=== Section Start ===

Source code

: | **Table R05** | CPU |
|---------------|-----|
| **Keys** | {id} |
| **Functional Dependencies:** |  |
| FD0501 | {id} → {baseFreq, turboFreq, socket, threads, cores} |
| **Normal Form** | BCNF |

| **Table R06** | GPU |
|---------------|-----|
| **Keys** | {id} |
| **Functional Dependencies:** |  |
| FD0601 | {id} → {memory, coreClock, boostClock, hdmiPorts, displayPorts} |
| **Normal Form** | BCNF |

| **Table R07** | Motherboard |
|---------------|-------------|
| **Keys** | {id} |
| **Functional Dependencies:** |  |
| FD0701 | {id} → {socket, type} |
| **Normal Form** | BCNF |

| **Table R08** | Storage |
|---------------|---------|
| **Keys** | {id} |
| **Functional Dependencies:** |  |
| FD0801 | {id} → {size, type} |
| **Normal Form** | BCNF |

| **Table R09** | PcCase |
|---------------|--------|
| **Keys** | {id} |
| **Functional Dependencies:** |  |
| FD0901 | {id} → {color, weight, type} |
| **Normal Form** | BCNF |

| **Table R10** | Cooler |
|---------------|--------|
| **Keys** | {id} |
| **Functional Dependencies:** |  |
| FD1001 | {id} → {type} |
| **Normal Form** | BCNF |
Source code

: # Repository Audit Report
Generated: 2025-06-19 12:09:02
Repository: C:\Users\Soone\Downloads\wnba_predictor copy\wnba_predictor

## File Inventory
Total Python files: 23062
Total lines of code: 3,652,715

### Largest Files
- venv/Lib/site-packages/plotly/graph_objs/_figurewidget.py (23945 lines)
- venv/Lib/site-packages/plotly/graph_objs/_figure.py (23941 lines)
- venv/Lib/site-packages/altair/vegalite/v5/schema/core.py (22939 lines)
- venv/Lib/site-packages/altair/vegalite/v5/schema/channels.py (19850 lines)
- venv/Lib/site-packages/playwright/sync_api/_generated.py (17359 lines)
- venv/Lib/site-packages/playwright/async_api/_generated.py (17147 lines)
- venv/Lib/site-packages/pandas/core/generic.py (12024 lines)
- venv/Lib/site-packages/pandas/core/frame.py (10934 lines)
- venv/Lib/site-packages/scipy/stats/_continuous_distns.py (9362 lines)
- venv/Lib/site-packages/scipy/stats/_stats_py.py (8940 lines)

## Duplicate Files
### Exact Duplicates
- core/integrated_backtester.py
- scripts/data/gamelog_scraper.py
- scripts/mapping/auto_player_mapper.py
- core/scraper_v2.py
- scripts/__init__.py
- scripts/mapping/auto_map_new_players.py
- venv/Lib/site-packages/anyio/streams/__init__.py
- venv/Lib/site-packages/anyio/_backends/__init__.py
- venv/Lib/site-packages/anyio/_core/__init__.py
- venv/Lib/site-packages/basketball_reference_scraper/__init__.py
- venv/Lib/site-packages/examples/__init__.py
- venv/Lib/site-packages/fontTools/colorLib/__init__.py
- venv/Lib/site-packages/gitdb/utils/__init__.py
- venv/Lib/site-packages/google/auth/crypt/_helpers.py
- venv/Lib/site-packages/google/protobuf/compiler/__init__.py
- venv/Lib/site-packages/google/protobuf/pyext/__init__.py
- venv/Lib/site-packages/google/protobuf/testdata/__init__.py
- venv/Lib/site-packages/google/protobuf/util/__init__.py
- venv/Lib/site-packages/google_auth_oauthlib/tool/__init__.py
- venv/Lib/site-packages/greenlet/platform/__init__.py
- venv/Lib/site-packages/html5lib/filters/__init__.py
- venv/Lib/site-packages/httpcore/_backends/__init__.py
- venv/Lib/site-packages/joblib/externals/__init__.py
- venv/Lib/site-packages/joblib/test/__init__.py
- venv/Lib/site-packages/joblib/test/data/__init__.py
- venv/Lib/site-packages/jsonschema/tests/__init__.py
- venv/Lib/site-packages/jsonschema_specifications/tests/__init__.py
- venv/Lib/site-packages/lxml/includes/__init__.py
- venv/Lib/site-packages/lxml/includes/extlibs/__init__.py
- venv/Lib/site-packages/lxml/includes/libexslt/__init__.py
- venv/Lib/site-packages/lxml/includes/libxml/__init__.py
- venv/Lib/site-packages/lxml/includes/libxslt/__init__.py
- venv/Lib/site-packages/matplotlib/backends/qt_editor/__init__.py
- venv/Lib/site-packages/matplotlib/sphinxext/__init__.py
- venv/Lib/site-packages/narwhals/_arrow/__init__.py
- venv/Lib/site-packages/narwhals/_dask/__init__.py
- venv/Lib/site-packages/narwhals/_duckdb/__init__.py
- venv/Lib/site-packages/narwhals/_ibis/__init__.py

=== Section End ===

> [Exercise] Give back, unchanged, the line containing "- venv/Lib/site-packages/lxml/includes/extlibs/__init__.py" and each line that comes after it in the entries above, ending with the last.

> [Result for this task]
- venv/Lib/site-packages/lxml/includes/extlibs/__init__.py
- venv/Lib/site-packages/lxml/includes/libexslt/__init__.py
- venv/Lib/site-packages/lxml/includes/libxml/__init__.py
- venv/Lib/site-packages/lxml/includes/libxslt/__init__.py
- venv/Lib/site-packages/matplotlib/backends/qt_editor/__init__.py
- venv/Lib/site-packages/matplotlib/sphinxext/__init__.py
- venv/Lib/site-packages/narwhals/_arrow/__init__.py
- venv/Lib/site-packages/narwhals/_dask/__init__.py
- venv/Lib/site-packages/narwhals/_duckdb/__init__.py
- venv/Lib/site-packages/narwhals/_ibis/__init__.py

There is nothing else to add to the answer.